*WHAT TO DO*
Report each line of the listing below that holds "root".

*DATA RECORDS*
Content starts

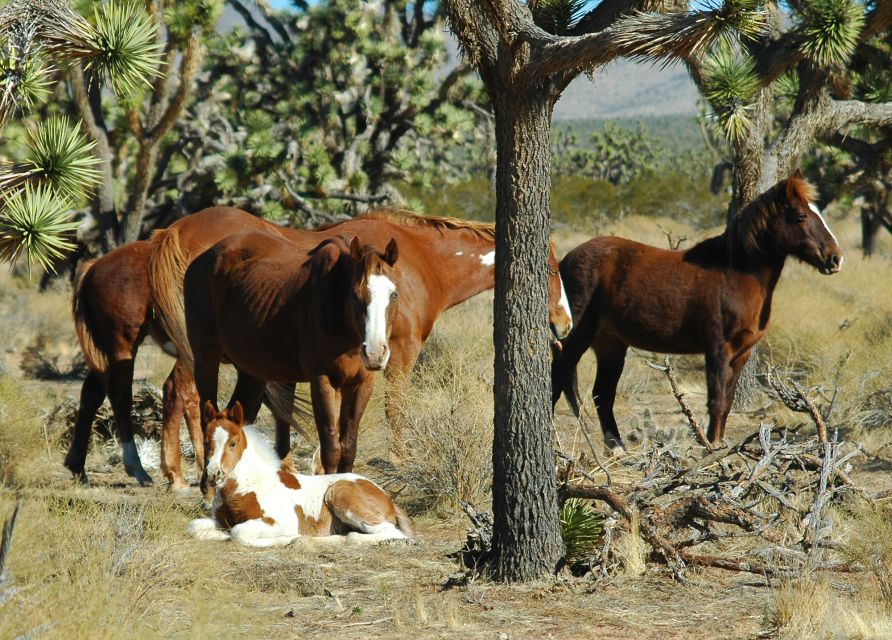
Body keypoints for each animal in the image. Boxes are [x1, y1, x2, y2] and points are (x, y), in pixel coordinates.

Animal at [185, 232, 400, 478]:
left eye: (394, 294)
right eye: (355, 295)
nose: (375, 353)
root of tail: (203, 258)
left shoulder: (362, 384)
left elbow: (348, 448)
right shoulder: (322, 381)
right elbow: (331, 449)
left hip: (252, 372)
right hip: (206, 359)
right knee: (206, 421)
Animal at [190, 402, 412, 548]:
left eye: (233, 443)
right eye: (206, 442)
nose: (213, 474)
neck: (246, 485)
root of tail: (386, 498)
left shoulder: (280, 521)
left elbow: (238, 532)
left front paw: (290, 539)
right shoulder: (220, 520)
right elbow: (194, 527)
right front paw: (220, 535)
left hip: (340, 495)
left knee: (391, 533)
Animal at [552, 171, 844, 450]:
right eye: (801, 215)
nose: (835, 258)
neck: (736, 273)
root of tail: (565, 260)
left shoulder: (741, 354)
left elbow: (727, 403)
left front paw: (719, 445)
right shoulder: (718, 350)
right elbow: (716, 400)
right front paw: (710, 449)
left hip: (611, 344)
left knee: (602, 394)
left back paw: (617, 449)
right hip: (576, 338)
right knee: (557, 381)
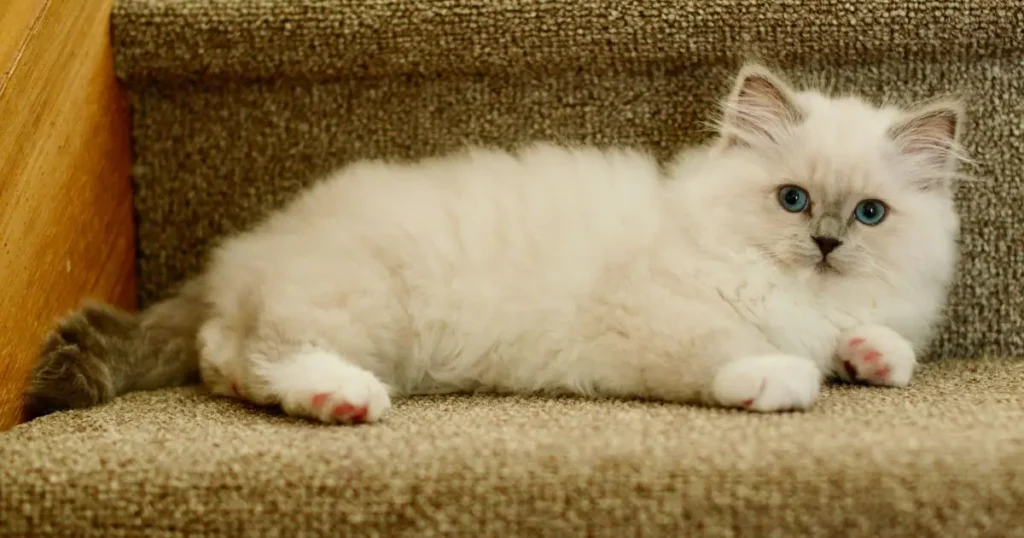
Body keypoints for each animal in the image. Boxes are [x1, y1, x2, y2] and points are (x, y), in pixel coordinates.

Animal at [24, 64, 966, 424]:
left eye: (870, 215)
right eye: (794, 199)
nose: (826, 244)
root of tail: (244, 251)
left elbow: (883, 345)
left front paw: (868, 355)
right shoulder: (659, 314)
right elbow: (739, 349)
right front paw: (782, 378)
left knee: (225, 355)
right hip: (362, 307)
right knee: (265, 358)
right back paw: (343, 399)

Content ends

*EXERCISE ANSWER*
root of tail: (203, 258)
root of tail: (386, 498)
root of tail: (565, 260)
root of tail: (244, 251)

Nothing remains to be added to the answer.